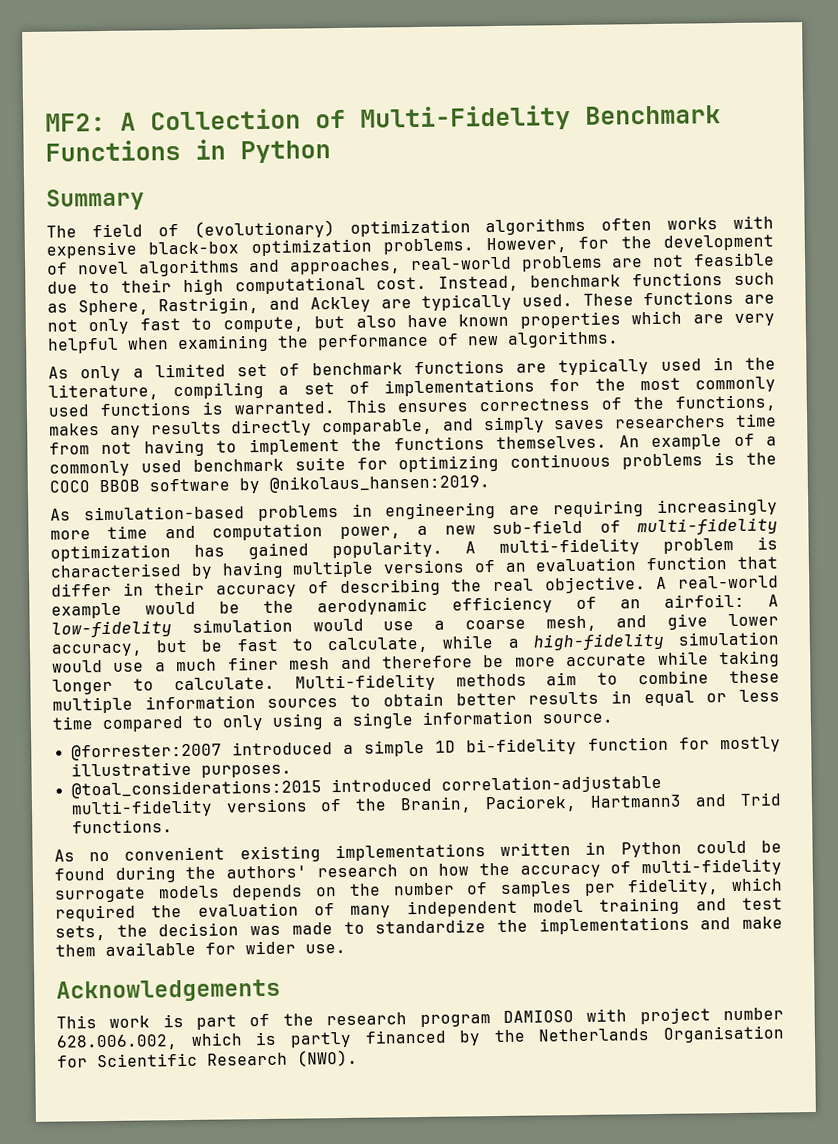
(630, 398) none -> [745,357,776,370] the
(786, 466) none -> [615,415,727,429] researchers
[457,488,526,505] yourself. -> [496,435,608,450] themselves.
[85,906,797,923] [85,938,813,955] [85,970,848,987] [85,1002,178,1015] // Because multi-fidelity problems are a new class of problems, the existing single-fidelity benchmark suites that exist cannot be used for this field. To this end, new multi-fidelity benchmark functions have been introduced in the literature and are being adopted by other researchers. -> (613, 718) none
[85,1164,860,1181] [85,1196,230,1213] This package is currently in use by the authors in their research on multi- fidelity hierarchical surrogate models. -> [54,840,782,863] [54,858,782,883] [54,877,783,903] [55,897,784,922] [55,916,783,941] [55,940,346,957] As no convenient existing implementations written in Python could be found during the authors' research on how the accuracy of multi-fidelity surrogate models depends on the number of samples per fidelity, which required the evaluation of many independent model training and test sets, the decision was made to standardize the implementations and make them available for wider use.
_ _ _ _ _
§ Exercise objective: Go through the records line by line, and copy each line that holds the string "researchers".

§ Answer:
(786, 466) none -> [615,415,727,429] researchers
[85,906,797,923] [85,938,813,955] [85,970,848,987] [85,1002,178,1015] // Because multi-fidelity problems are a new class of problems, the existing single-fidelity benchmark suites that exist cannot be used for this field. To this end, new multi-fidelity benchmark functions have been introduced in the literature and are being adopted by other researchers. -> (613, 718) none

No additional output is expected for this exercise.